Written task = Please quote, word for word, everything from the start of the listing down to the line containing "ェニファーを隔離するが、彼女の裏には予想だにしない危険な", with both ends included.

Entries taken from a collection =
================================

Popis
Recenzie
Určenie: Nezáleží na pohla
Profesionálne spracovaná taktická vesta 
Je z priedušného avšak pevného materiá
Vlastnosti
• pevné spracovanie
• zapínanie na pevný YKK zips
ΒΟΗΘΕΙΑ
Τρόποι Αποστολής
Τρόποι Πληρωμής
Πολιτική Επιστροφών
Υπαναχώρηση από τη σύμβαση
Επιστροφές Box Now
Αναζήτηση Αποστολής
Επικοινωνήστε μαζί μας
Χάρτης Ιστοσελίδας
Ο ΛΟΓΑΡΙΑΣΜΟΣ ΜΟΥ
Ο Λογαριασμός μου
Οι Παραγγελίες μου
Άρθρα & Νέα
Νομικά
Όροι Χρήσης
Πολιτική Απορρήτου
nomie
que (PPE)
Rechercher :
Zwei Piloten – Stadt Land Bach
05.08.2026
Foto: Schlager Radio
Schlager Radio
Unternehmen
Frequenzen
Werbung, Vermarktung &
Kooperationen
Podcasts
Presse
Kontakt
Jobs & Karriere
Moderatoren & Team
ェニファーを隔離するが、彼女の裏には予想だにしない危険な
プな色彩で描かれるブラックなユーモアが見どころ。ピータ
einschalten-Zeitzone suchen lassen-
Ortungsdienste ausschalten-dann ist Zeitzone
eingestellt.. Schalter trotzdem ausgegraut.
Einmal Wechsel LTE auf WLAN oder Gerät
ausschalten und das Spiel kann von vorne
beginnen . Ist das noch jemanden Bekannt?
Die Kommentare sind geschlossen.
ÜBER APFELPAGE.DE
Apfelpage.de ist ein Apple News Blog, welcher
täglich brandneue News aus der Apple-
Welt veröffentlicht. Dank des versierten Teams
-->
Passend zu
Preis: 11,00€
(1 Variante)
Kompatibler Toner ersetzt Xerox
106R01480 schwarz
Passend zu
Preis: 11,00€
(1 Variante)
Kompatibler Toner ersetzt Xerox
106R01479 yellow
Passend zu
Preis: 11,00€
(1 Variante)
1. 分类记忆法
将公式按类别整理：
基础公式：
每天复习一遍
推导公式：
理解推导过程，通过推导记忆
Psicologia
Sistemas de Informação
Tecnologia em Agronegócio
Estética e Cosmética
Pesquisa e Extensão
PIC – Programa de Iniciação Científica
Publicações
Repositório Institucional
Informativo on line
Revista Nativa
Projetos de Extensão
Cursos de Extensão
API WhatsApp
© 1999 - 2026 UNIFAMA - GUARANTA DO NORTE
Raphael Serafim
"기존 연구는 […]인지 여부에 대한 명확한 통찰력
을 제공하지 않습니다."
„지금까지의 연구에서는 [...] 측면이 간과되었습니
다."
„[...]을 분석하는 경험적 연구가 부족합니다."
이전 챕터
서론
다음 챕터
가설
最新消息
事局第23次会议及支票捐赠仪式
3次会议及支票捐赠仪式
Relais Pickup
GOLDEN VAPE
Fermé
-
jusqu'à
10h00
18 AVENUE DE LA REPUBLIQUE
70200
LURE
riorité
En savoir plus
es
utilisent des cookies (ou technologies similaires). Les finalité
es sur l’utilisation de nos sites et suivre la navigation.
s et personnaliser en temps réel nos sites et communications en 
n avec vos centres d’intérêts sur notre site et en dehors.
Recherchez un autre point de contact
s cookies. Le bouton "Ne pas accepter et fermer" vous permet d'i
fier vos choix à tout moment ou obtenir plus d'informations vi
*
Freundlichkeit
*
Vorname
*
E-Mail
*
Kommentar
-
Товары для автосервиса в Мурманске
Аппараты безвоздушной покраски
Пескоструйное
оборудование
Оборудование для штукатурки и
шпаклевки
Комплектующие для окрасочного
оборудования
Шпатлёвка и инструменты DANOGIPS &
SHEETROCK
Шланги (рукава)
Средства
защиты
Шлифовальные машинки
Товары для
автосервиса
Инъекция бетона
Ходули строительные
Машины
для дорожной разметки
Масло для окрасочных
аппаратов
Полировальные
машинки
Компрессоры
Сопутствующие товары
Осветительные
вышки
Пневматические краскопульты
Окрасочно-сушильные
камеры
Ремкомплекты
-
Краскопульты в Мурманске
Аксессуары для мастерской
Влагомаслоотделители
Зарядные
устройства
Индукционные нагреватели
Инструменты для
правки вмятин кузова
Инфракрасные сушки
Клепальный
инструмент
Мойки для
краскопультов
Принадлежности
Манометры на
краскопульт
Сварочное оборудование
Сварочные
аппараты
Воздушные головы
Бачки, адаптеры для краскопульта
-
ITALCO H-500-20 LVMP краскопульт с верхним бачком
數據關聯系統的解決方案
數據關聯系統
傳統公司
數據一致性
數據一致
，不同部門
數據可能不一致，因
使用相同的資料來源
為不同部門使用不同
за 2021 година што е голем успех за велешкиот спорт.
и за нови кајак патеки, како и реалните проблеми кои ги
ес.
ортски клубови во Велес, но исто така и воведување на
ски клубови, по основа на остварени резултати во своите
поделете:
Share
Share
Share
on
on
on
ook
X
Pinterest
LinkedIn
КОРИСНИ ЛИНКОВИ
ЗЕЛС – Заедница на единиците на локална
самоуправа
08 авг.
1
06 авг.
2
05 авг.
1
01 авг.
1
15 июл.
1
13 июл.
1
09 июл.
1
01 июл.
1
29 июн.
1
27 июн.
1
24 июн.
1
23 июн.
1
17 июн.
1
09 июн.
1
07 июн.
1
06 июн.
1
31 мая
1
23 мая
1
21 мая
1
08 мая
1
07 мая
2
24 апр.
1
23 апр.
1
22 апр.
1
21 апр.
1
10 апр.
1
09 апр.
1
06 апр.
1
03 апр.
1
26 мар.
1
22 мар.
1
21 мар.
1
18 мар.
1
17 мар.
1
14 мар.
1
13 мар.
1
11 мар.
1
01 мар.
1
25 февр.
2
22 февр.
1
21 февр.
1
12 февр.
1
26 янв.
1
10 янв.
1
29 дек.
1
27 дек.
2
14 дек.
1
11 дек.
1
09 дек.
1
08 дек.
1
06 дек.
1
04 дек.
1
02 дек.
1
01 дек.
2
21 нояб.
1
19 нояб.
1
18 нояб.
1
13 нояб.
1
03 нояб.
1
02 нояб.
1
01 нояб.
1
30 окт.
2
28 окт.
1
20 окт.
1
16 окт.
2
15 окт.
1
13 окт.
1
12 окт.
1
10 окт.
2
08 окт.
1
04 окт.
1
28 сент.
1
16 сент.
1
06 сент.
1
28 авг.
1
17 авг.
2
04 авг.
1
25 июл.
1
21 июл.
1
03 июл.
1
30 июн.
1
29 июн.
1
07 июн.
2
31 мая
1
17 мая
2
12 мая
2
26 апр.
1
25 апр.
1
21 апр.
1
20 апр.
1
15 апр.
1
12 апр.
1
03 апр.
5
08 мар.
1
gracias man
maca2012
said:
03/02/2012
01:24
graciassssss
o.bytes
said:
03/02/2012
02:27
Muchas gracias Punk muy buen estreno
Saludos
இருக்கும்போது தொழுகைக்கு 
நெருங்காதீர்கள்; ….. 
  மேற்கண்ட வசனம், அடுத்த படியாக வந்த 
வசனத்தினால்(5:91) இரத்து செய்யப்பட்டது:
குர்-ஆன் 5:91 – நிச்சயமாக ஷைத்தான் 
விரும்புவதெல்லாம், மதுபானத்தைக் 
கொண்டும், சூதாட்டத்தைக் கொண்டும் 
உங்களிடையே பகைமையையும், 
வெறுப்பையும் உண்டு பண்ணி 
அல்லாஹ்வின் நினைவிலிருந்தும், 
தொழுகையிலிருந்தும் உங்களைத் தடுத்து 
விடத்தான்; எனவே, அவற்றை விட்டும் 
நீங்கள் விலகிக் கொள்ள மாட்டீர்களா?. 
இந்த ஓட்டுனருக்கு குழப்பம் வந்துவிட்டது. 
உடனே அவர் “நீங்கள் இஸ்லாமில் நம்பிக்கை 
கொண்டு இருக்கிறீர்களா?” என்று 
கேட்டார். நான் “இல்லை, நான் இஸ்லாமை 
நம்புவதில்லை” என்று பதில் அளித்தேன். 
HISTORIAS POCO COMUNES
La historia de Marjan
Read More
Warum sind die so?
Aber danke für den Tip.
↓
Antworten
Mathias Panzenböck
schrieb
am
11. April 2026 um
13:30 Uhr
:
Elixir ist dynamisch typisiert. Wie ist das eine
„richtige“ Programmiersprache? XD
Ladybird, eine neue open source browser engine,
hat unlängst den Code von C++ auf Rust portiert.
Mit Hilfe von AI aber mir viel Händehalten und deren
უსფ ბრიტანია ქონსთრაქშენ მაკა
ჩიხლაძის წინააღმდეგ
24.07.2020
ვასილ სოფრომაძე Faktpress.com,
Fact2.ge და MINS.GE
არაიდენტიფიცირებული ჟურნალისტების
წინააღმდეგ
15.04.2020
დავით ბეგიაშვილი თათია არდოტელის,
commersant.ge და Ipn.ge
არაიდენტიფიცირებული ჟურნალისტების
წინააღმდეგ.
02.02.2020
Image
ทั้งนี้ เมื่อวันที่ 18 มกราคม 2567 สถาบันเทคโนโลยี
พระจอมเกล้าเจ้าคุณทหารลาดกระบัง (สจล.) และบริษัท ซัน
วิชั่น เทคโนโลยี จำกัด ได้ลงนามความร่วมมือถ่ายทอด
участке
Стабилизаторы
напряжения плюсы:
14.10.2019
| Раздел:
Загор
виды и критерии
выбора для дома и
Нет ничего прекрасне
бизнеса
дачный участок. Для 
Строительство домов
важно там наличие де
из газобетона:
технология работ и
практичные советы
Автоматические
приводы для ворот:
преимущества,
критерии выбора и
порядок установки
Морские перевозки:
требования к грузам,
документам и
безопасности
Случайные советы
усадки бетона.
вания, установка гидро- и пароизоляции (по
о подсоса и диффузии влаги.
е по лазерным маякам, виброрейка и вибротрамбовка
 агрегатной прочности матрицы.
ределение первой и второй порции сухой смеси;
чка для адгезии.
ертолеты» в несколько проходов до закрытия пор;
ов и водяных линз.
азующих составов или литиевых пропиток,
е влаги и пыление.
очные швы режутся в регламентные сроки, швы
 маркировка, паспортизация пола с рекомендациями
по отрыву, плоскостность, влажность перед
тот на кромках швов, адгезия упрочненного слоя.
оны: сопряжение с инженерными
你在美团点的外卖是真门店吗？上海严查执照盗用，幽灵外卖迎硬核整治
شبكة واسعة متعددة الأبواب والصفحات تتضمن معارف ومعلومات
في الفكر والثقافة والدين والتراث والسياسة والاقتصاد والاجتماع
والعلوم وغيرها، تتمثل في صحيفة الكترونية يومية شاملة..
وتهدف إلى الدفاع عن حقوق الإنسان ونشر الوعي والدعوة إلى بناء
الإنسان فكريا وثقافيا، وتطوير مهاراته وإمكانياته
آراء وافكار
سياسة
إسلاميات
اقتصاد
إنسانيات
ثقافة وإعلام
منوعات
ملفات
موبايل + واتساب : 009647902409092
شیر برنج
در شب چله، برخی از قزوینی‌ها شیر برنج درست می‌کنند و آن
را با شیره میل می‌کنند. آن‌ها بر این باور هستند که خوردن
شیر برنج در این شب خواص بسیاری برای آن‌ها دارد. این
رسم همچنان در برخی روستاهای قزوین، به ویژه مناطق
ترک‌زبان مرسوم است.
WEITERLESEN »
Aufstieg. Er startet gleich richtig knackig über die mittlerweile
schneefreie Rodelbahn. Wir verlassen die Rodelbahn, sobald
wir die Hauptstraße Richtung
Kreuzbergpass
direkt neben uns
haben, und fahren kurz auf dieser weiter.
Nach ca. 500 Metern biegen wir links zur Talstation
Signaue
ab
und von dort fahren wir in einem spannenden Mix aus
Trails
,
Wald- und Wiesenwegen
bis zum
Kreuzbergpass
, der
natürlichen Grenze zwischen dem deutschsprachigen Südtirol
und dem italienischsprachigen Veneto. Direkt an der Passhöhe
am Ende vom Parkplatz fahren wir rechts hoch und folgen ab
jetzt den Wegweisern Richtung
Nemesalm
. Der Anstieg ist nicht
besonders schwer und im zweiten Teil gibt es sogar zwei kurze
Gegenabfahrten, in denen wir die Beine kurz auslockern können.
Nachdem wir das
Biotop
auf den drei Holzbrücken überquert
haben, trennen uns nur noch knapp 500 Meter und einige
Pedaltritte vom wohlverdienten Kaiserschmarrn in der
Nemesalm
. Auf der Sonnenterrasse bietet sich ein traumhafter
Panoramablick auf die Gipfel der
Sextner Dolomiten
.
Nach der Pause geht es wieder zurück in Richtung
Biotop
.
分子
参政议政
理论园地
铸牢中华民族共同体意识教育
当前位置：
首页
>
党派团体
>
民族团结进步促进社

================================

Written reply =
Popis
Recenzie
Určenie: Nezáleží na pohla
Profesionálne spracovaná taktická vesta 
Je z priedušného avšak pevného materiá
Vlastnosti
• pevné spracovanie
• zapínanie na pevný YKK zips
ΒΟΗΘΕΙΑ
Τρόποι Αποστολής
Τρόποι Πληρωμής
Πολιτική Επιστροφών
Υπαναχώρηση από τη σύμβαση
Επιστροφές Box Now
Αναζήτηση Αποστολής
Επικοινωνήστε μαζί μας
Χάρτης Ιστοσελίδας
Ο ΛΟΓΑΡΙΑΣΜΟΣ ΜΟΥ
Ο Λογαριασμός μου
Οι Παραγγελίες μου
Άρθρα & Νέα
Νομικά
Όροι Χρήσης
Πολιτική Απορρήτου
nomie
que (PPE)
Rechercher :
Zwei Piloten – Stadt Land Bach
05.08.2026
Foto: Schlager Radio
Schlager Radio
Unternehmen
Frequenzen
Werbung, Vermarktung &
Kooperationen
Podcasts
Presse
Kontakt
Jobs & Karriere
Moderatoren & Team
ェニファーを隔離するが、彼女の裏には予想だにしない危険な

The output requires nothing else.